▸ **Required task**:
Return every line in the lines below that contains the word "Departement", treating uppercase and lowercase as different.

▸ **Supplied records**:
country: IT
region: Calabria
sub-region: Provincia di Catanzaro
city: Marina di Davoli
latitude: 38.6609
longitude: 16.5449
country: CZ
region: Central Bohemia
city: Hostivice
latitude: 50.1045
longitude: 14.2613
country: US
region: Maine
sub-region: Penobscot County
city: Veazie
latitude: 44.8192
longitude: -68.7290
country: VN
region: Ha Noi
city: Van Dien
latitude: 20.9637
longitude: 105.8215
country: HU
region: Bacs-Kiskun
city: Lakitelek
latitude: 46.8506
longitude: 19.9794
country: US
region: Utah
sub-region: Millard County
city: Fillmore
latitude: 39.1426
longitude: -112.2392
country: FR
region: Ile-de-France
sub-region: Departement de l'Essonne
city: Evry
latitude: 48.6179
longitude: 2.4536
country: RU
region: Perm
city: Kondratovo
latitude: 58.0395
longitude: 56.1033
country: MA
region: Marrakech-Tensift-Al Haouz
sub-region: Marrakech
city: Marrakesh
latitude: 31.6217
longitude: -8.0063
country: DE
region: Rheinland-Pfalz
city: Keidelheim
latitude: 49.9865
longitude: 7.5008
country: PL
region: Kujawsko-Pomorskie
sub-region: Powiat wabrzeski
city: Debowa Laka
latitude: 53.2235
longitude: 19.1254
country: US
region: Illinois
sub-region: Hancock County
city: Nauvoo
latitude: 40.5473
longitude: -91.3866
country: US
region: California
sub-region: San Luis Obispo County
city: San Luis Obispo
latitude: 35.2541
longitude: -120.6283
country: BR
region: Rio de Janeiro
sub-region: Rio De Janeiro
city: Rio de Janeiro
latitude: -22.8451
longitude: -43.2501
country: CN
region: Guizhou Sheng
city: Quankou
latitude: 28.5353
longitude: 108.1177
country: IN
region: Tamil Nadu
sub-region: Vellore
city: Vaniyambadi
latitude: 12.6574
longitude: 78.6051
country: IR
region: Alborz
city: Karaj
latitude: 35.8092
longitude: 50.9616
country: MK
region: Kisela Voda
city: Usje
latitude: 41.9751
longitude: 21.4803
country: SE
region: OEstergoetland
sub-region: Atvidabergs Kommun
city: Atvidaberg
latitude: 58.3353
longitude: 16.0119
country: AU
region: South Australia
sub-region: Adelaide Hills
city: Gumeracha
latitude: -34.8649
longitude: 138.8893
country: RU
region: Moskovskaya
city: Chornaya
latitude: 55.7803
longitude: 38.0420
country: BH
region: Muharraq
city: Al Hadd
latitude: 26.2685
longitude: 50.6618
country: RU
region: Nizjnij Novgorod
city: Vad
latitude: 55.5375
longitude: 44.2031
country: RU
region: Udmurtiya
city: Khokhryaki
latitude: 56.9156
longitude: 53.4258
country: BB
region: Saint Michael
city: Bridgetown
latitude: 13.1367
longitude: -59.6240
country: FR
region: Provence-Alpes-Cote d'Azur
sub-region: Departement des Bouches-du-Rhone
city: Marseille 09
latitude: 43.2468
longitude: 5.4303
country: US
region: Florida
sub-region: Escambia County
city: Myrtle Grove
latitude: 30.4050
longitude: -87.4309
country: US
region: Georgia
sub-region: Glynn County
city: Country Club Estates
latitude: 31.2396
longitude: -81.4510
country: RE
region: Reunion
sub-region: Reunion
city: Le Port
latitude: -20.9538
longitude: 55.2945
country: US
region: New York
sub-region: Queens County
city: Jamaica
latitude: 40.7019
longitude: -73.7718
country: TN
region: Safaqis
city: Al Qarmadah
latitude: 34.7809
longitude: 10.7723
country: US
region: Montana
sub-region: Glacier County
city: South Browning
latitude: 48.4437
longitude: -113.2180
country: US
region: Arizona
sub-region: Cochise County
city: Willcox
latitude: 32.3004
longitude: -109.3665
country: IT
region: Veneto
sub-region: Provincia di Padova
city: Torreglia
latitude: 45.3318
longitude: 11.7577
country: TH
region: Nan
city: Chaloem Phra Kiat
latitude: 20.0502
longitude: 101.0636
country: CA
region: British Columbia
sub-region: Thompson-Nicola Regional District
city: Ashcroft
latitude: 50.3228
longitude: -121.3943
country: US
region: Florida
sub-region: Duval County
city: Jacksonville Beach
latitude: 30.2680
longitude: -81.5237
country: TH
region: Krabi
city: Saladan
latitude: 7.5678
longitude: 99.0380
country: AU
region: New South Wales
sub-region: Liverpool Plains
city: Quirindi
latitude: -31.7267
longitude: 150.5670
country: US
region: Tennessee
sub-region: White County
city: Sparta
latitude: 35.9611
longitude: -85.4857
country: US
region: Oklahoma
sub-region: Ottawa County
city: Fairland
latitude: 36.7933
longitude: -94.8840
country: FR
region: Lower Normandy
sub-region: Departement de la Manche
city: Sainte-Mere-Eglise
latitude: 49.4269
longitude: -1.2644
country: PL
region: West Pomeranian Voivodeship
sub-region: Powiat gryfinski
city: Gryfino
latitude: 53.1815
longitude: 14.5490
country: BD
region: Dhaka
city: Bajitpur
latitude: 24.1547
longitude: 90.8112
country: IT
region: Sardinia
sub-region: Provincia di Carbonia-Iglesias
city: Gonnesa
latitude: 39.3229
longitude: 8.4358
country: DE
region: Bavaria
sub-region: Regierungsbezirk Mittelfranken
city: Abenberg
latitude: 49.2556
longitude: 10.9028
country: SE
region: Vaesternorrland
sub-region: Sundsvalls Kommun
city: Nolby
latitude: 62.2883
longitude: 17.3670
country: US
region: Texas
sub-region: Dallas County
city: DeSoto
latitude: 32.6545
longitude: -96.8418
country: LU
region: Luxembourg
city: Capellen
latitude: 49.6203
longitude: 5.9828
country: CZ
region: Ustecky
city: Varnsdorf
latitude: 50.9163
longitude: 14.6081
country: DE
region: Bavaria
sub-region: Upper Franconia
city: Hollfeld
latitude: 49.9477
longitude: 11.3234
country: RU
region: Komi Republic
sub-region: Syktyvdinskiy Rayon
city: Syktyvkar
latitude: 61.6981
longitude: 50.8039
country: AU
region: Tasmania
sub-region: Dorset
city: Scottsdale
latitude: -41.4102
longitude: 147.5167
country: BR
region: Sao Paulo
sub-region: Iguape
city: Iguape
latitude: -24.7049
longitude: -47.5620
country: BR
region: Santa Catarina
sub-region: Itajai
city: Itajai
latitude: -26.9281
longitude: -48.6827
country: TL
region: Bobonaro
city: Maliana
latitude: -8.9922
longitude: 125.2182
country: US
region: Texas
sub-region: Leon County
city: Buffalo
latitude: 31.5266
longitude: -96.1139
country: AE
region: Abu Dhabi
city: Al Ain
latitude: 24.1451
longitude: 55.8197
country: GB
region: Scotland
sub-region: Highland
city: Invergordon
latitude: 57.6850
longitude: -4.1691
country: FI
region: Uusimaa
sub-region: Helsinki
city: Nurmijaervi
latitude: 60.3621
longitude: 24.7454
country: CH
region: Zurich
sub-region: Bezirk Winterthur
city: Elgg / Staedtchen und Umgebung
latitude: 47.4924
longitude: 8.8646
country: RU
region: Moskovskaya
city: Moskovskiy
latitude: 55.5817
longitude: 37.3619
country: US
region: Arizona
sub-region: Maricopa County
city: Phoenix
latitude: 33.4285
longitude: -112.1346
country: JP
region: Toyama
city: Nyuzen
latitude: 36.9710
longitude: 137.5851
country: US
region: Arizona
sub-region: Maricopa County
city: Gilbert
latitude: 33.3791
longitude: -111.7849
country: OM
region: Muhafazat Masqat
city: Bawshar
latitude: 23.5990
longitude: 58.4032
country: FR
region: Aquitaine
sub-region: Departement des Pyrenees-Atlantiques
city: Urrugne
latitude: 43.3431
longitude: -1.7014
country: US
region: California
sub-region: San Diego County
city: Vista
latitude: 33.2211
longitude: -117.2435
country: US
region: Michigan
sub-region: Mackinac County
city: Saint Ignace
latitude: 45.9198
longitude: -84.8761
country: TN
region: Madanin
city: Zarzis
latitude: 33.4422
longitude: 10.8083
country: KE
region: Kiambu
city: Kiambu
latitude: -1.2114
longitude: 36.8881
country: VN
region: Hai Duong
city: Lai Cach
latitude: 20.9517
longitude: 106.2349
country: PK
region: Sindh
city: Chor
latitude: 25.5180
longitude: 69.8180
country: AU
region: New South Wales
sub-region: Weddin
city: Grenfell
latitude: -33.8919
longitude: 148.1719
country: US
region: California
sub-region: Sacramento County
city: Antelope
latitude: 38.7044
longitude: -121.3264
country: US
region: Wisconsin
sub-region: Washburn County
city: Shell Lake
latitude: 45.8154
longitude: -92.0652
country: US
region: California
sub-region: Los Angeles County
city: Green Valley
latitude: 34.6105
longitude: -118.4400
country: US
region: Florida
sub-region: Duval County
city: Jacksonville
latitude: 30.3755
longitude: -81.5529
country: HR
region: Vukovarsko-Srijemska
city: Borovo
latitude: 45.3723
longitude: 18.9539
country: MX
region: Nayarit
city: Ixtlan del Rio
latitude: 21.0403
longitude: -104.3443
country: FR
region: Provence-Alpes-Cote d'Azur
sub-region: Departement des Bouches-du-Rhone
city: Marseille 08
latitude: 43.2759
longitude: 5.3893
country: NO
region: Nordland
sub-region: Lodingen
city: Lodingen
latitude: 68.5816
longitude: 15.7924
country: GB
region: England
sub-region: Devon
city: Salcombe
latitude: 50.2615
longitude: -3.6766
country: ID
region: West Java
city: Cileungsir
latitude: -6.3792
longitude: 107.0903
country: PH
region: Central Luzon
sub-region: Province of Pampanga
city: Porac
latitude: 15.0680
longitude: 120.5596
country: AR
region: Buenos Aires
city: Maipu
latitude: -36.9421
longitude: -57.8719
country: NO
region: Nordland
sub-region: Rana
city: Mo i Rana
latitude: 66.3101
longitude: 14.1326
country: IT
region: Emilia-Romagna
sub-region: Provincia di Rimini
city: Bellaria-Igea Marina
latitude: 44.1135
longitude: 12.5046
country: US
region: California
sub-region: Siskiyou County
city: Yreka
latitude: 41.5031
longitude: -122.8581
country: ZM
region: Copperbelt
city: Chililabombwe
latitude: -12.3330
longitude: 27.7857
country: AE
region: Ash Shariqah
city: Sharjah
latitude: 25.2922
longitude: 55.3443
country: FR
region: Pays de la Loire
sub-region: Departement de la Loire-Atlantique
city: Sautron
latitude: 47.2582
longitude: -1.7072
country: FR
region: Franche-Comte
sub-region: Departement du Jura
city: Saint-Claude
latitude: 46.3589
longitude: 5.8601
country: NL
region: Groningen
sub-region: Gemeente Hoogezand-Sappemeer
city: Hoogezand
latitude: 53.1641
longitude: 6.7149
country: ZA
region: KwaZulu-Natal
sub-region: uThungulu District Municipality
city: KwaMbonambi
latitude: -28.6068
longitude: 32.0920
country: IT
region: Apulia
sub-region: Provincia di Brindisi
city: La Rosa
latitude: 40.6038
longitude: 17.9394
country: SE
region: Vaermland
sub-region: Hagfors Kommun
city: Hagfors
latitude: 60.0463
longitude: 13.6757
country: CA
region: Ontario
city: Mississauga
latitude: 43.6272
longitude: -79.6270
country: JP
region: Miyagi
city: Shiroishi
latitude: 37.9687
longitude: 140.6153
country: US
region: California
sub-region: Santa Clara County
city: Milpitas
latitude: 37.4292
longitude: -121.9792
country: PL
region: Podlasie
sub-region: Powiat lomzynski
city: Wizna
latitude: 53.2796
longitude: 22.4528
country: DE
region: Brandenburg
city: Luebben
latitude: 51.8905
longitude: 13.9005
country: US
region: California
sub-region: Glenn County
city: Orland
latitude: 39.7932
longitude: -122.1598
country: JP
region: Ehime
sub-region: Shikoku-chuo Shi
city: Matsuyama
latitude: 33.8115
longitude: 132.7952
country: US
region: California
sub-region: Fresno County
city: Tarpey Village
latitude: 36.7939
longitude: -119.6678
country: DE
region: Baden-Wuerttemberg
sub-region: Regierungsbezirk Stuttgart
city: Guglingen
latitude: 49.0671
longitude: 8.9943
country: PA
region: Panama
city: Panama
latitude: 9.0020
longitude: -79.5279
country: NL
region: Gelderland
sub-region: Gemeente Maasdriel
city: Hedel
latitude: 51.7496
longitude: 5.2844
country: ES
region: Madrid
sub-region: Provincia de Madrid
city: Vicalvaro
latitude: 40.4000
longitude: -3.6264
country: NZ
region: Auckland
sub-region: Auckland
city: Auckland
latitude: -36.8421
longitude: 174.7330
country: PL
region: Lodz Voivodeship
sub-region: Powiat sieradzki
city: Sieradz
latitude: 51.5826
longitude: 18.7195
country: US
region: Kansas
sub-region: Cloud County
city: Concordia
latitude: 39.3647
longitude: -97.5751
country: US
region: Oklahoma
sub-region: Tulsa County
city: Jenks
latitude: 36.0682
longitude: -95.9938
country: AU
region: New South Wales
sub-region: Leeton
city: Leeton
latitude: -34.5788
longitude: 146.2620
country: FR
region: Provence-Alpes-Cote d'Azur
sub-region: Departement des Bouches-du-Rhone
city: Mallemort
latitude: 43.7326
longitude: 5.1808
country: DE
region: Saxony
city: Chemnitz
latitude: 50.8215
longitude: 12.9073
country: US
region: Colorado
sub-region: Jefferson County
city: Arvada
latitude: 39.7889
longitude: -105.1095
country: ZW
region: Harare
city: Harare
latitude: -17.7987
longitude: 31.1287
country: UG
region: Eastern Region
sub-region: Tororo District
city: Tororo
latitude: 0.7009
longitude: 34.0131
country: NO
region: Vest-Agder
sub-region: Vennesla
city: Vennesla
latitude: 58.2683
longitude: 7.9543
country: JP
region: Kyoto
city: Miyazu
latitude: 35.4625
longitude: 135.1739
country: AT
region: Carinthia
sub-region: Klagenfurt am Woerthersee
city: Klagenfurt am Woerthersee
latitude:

▸ **Finished exercise**:
sub-region: Departement de l'Essonne
sub-region: Departement des Bouches-du-Rhone
sub-region: Departement de la Manche
sub-region: Departement des Pyrenees-Atlantiques
sub-region: Departement des Bouches-du-Rhone
sub-region: Departement de la Loire-Atlantique
sub-region: Departement du Jura
sub-region: Departement des Bouches-du-Rhone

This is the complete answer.